■ **Exercise objective**
Across the data, every line with the word "down" counts once; state the total alone.

■ **Records provided**
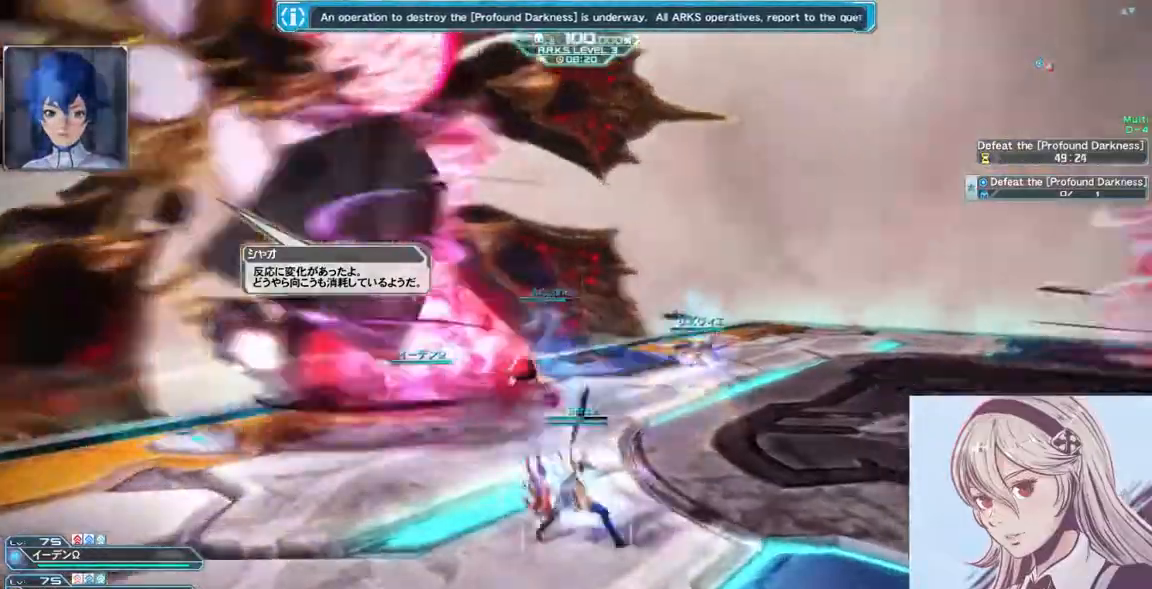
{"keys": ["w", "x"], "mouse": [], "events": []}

--

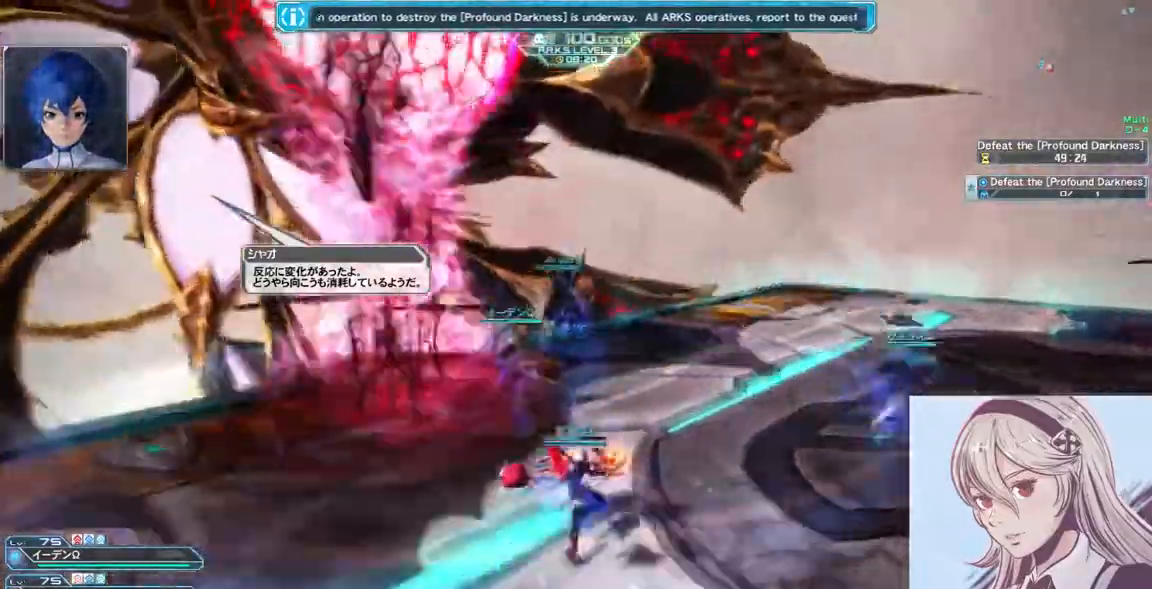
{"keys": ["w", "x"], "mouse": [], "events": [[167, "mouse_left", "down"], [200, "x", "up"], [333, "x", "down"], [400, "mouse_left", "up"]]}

==

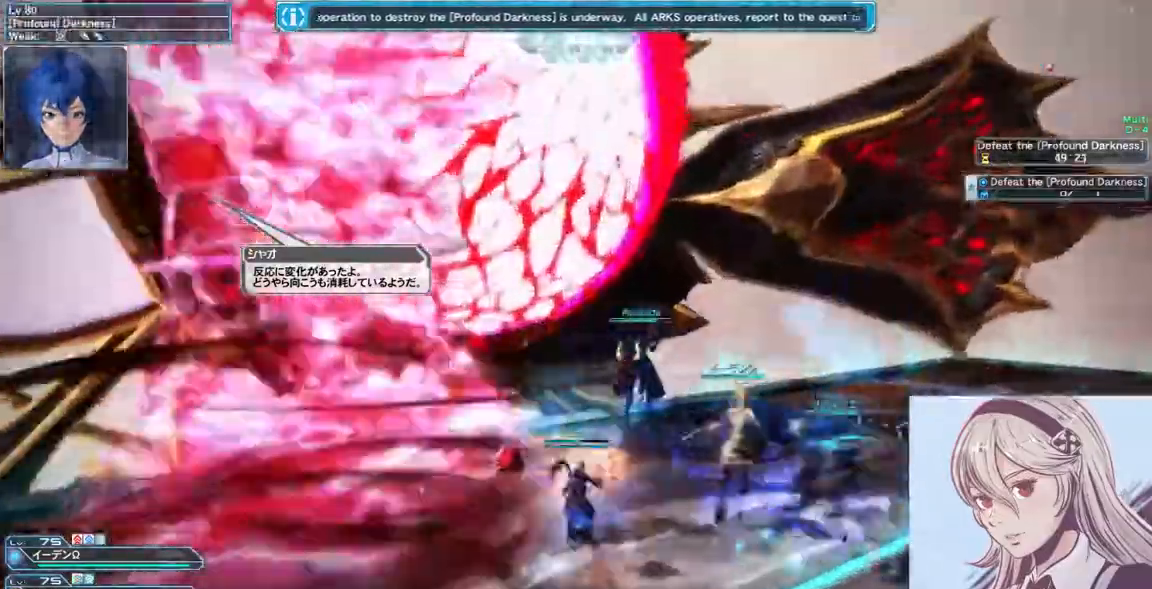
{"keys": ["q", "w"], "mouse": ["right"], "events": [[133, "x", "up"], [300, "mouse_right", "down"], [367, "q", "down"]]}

■ **Reply**
2